Aujourd’hui, il héberge des ruches et des apiculteurs qui viennent récolter le miel. En face, sur les hauteurs frontalières du Nakhitchevan, les positions ennemies scrutent les environs. Des snippers azéris font feu, parfois, sur des paysans venus faucher l’herbe ou conduire leurs bêtes sur les pâturages autour du village. Telle est la vie dans un bout-du-monde géographique et géopolitique de ce cul-de-sac territorial oublié.

4. Rencontre en descendant le col de Sevan (2000)

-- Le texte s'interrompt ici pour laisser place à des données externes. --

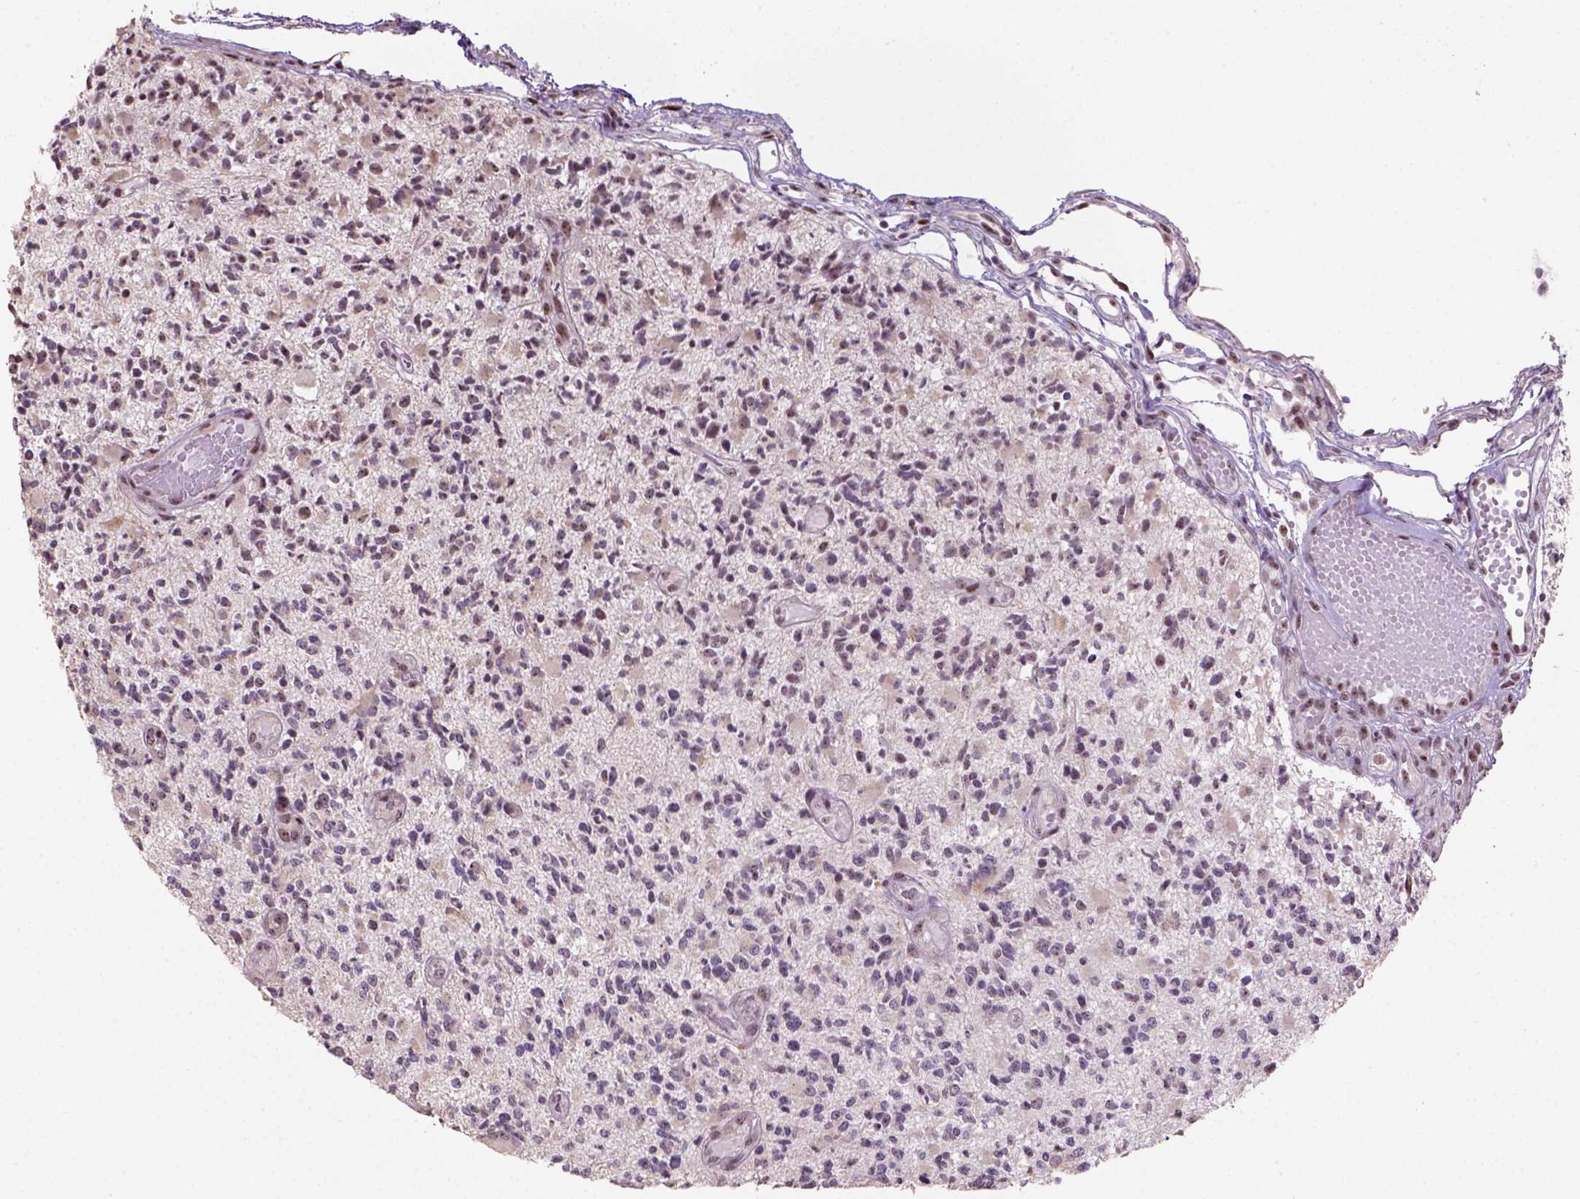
{"staining": {"intensity": "negative", "quantity": "none", "location": "none"}, "tissue": "glioma", "cell_type": "Tumor cells", "image_type": "cancer", "snomed": [{"axis": "morphology", "description": "Glioma, malignant, High grade"}, {"axis": "topography", "description": "Brain"}], "caption": "Protein analysis of malignant high-grade glioma reveals no significant positivity in tumor cells.", "gene": "DDX50", "patient": {"sex": "female", "age": 63}}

En 2000, sur la route défoncée menant du col du Sevan à Dilidjan, au Nord, je rencontrai cet étrange attelage. L’homme à la carriole se dirige vers le village de  Margahovit , peuplé de Russes Molokanes[4] depuis le XIXe siècle. Ces Russes minoritaires, considérés comme des sectaires, orthodoxes schismatiques, sont arrivés ici à la fin du XIXe s. quand le tsar Nicolas 1er les déplaça sur les marges de l’Empire. Aujourd’hui, nombre de Molokanes retournent dans leur région d’origine, vers Tambov en Russie.

Le vieil homme me raconte son histoire avec beaucoup de pudeur. Il est Arménien, réfugié d’Azerbaïdjan durant le conflit du Karabagh. Vie d’errance, de village en village… Dans le petit chariot recouvert d’une bâche de toile, avec son chien, compagnon de misère.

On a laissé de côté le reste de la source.